→ **Exercise objective**
Could you restate all of the records below exactly, with the pictures left out?

▼

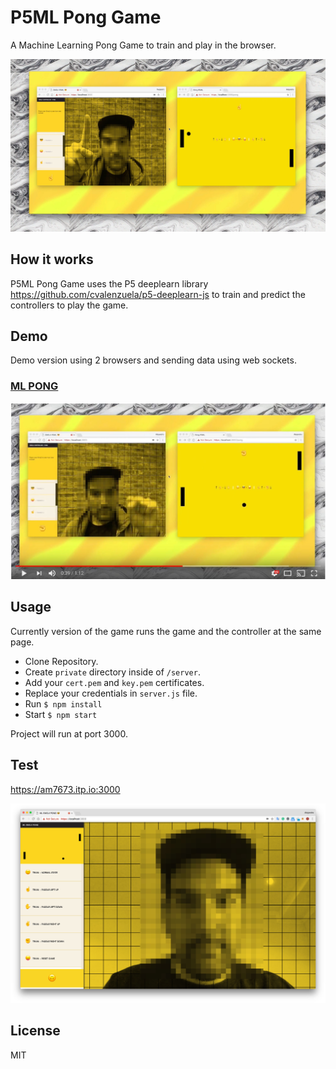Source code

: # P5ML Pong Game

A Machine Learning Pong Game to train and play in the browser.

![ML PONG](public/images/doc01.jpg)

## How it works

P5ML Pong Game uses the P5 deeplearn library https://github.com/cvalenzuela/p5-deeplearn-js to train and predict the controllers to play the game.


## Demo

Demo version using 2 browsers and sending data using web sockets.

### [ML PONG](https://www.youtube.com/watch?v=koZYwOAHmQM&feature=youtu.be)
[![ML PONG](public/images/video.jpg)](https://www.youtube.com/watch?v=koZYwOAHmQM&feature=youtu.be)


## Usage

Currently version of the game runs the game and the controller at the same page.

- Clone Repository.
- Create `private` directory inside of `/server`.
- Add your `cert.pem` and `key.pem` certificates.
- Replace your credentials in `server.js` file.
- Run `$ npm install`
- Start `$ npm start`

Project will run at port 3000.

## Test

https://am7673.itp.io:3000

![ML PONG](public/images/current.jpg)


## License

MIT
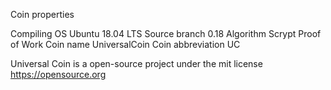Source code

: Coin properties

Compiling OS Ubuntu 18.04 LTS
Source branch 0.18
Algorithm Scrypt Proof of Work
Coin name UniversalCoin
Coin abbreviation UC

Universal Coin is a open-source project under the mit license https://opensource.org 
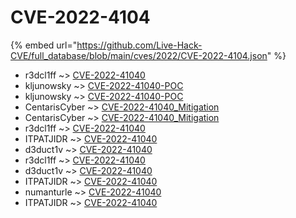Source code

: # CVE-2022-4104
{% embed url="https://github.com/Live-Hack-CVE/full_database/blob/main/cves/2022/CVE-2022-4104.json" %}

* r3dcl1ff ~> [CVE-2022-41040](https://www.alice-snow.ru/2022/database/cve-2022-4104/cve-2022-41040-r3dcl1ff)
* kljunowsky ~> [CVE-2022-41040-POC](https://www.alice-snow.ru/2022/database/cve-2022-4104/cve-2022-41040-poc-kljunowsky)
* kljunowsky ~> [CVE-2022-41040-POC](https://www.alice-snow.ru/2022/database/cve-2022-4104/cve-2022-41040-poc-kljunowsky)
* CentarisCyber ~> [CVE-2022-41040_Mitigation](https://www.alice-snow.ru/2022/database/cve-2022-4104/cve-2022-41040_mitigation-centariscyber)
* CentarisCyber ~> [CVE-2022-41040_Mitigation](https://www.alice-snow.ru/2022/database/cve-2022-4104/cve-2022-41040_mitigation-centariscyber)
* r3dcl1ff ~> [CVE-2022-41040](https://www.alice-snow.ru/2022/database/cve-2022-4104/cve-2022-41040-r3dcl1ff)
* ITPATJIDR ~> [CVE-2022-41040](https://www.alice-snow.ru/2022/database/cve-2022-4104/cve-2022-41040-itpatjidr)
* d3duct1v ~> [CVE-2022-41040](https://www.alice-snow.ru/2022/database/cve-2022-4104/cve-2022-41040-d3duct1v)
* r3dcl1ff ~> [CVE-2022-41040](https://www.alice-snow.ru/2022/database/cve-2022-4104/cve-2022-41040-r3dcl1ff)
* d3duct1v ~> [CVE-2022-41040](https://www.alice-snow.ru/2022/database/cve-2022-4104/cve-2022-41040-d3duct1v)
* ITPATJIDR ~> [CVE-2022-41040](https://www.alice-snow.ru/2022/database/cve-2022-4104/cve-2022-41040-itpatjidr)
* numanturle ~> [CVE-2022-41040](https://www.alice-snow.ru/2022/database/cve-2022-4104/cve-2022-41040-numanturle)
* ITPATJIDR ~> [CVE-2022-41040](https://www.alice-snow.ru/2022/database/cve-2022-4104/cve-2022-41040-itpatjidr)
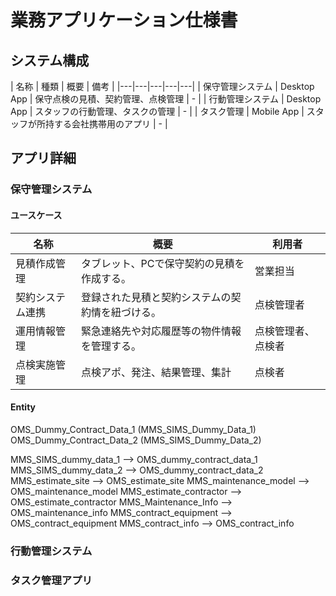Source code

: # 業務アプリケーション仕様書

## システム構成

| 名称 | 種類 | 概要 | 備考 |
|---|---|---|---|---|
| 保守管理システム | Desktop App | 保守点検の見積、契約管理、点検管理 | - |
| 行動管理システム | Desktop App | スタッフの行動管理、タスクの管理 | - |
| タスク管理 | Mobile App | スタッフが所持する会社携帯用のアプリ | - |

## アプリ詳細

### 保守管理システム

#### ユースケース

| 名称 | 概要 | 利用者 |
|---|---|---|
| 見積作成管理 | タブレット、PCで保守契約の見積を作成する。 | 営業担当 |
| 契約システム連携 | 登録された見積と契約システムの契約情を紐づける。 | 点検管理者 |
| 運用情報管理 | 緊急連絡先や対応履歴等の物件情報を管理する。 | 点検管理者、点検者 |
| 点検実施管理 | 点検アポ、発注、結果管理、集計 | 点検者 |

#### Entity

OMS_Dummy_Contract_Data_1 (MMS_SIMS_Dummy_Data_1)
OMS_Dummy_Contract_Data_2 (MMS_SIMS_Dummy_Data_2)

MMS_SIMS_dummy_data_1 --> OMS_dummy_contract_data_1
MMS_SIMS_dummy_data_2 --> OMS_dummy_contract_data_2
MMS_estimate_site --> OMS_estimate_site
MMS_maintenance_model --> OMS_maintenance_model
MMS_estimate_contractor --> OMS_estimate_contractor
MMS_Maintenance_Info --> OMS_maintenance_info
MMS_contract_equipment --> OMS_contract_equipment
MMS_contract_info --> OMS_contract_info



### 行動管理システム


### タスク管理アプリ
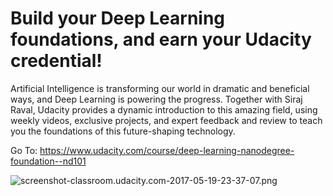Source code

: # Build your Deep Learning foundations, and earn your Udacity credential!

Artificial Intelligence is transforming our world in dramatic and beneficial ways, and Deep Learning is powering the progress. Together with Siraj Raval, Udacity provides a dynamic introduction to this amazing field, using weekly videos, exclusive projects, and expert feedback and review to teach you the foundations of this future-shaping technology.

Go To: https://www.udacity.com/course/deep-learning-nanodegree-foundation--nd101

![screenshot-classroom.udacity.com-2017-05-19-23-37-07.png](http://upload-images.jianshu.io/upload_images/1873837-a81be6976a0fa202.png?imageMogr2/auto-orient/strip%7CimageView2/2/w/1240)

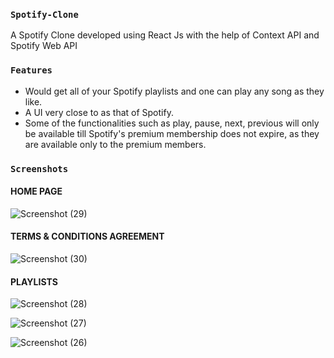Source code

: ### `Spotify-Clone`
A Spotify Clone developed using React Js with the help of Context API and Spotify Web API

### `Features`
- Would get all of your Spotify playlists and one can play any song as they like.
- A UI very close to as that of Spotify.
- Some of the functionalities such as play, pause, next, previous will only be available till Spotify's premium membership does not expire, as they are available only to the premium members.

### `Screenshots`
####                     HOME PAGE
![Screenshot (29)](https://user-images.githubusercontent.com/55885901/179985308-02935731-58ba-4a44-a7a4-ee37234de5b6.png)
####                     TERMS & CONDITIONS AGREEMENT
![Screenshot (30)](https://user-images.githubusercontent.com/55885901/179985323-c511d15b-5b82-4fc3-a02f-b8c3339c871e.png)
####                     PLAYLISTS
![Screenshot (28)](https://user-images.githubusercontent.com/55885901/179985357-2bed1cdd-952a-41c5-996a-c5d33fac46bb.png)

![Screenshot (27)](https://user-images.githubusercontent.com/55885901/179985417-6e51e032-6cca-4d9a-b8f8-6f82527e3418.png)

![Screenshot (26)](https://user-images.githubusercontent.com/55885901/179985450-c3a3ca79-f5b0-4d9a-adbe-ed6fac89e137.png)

▲

→ **Solution to the problem**
Source code

: # P5ML Pong Game

A Machine Learning Pong Game to train and play in the browser.

![ML PONG](public/images/doc01.jpg)

## How it works

P5ML Pong Game uses the P5 deeplearn library https://github.com/cvalenzuela/p5-deeplearn-js to train and predict the controllers to play the game.


## Demo

Demo version using 2 browsers and sending data using web sockets.

### [ML PONG](https://www.youtube.com/watch?v=koZYwOAHmQM&feature=youtu.be)
[![ML PONG](public/images/video.jpg)](https://www.youtube.com/watch?v=koZYwOAHmQM&feature=youtu.be)


## Usage

Currently version of the game runs the game and the controller at the same page.

- Clone Repository.
- Create `private` directory inside of `/server`.
- Add your `cert.pem` and `key.pem` certificates.
- Replace your credentials in `server.js` file.
- Run `$ npm install`
- Start `$ npm start`

Project will run at port 3000.

## Test

https://am7673.itp.io:3000

![ML PONG](public/images/current.jpg)


## License

MIT
Source code

: Coin properties

Compiling OS Ubuntu 18.04 LTS
Source branch 0.18
Algorithm Scrypt Proof of Work
Coin name UniversalCoin
Coin abbreviation UC

Universal Coin is a open-source project under the mit license https://opensource.org 
Source code

: # CVE-2022-4104
{% embed url="https://github.com/Live-Hack-CVE/full_database/blob/main/cves/2022/CVE-2022-4104.json" %}

* r3dcl1ff ~> [CVE-2022-41040](https://www.alice-snow.ru/2022/database/cve-2022-4104/cve-2022-41040-r3dcl1ff)
* kljunowsky ~> [CVE-2022-41040-POC](https://www.alice-snow.ru/2022/database/cve-2022-4104/cve-2022-41040-poc-kljunowsky)
* kljunowsky ~> [CVE-2022-41040-POC](https://www.alice-snow.ru/2022/database/cve-2022-4104/cve-2022-41040-poc-kljunowsky)
* CentarisCyber ~> [CVE-2022-41040_Mitigation](https://www.alice-snow.ru/2022/database/cve-2022-4104/cve-2022-41040_mitigation-centariscyber)
* CentarisCyber ~> [CVE-2022-41040_Mitigation](https://www.alice-snow.ru/2022/database/cve-2022-4104/cve-2022-41040_mitigation-centariscyber)
* r3dcl1ff ~> [CVE-2022-41040](https://www.alice-snow.ru/2022/database/cve-2022-4104/cve-2022-41040-r3dcl1ff)
* ITPATJIDR ~> [CVE-2022-41040](https://www.alice-snow.ru/2022/database/cve-2022-4104/cve-2022-41040-itpatjidr)
* d3duct1v ~> [CVE-2022-41040](https://www.alice-snow.ru/2022/database/cve-2022-4104/cve-2022-41040-d3duct1v)
* r3dcl1ff ~> [CVE-2022-41040](https://www.alice-snow.ru/2022/database/cve-2022-4104/cve-2022-41040-r3dcl1ff)
* d3duct1v ~> [CVE-2022-41040](https://www.alice-snow.ru/2022/database/cve-2022-4104/cve-2022-41040-d3duct1v)
* ITPATJIDR ~> [CVE-2022-41040](https://www.alice-snow.ru/2022/database/cve-2022-4104/cve-2022-41040-itpatjidr)
* numanturle ~> [CVE-2022-41040](https://www.alice-snow.ru/2022/database/cve-2022-4104/cve-2022-41040-numanturle)
* ITPATJIDR ~> [CVE-2022-41040](https://www.alice-snow.ru/2022/database/cve-2022-4104/cve-2022-41040-itpatjidr)
Source code

: # 業務アプリケーション仕様書

## システム構成

| 名称 | 種類 | 概要 | 備考 |
|---|---|---|---|---|
| 保守管理システム | Desktop App | 保守点検の見積、契約管理、点検管理 | - |
| 行動管理システム | Desktop App | スタッフの行動管理、タスクの管理 | - |
| タスク管理 | Mobile App | スタッフが所持する会社携帯用のアプリ | - |

## アプリ詳細

### 保守管理システム

#### ユースケース

| 名称 | 概要 | 利用者 |
|---|---|---|
| 見積作成管理 | タブレット、PCで保守契約の見積を作成する。 | 営業担当 |
| 契約システム連携 | 登録された見積と契約システムの契約情を紐づける。 | 点検管理者 |
| 運用情報管理 | 緊急連絡先や対応履歴等の物件情報を管理する。 | 点検管理者、点検者 |
| 点検実施管理 | 点検アポ、発注、結果管理、集計 | 点検者 |

#### Entity

OMS_Dummy_Contract_Data_1 (MMS_SIMS_Dummy_Data_1)
OMS_Dummy_Contract_Data_2 (MMS_SIMS_Dummy_Data_2)

MMS_SIMS_dummy_data_1 --> OMS_dummy_contract_data_1
MMS_SIMS_dummy_data_2 --> OMS_dummy_contract_data_2
MMS_estimate_site --> OMS_estimate_site
MMS_maintenance_model --> OMS_maintenance_model
MMS_estimate_contractor --> OMS_estimate_contractor
MMS_Maintenance_Info --> OMS_maintenance_info
MMS_contract_equipment --> OMS_contract_equipment
MMS_contract_info --> OMS_contract_info



### 行動管理システム


### タスク管理アプリ
Source code

: # Build your Deep Learning foundations, and earn your Udacity credential!

Artificial Intelligence is transforming our world in dramatic and beneficial ways, and Deep Learning is powering the progress. Together with Siraj Raval, Udacity provides a dynamic introduction to this amazing field, using weekly videos, exclusive projects, and expert feedback and review to teach you the foundations of this future-shaping technology.

Go To: https://www.udacity.com/course/deep-learning-nanodegree-foundation--nd101

![screenshot-classroom.udacity.com-2017-05-19-23-37-07.png](http://upload-images.jianshu.io/upload_images/1873837-a81be6976a0fa202.png?imageMogr2/auto-orient/strip%7CimageView2/2/w/1240)

Source code

: ### `Spotify-Clone`
A Spotify Clone developed using React Js with the help of Context API and Spotify Web API

### `Features`
- Would get all of your Spotify playlists and one can play any song as they like.
- A UI very close to as that of Spotify.
- Some of the functionalities such as play, pause, next, previous will only be available till Spotify's premium membership does not expire, as they are available only to the premium members.

### `Screenshots`
####                     HOME PAGE
![Screenshot (29)](https://user-images.githubusercontent.com/55885901/179985308-02935731-58ba-4a44-a7a4-ee37234de5b6.png)
####                     TERMS & CONDITIONS AGREEMENT
![Screenshot (30)](https://user-images.githubusercontent.com/55885901/179985323-c511d15b-5b82-4fc3-a02f-b8c3339c871e.png)
####                     PLAYLISTS
![Screenshot (28)](https://user-images.githubusercontent.com/55885901/179985357-2bed1cdd-952a-41c5-996a-c5d33fac46bb.png)

![Screenshot (27)](https://user-images.githubusercontent.com/55885901/179985417-6e51e032-6cca-4d9a-b8f8-6f82527e3418.png)

![Screenshot (26)](https://user-images.githubusercontent.com/55885901/179985450-c3a3ca79-f5b0-4d9a-adbe-ed6fac89e137.png)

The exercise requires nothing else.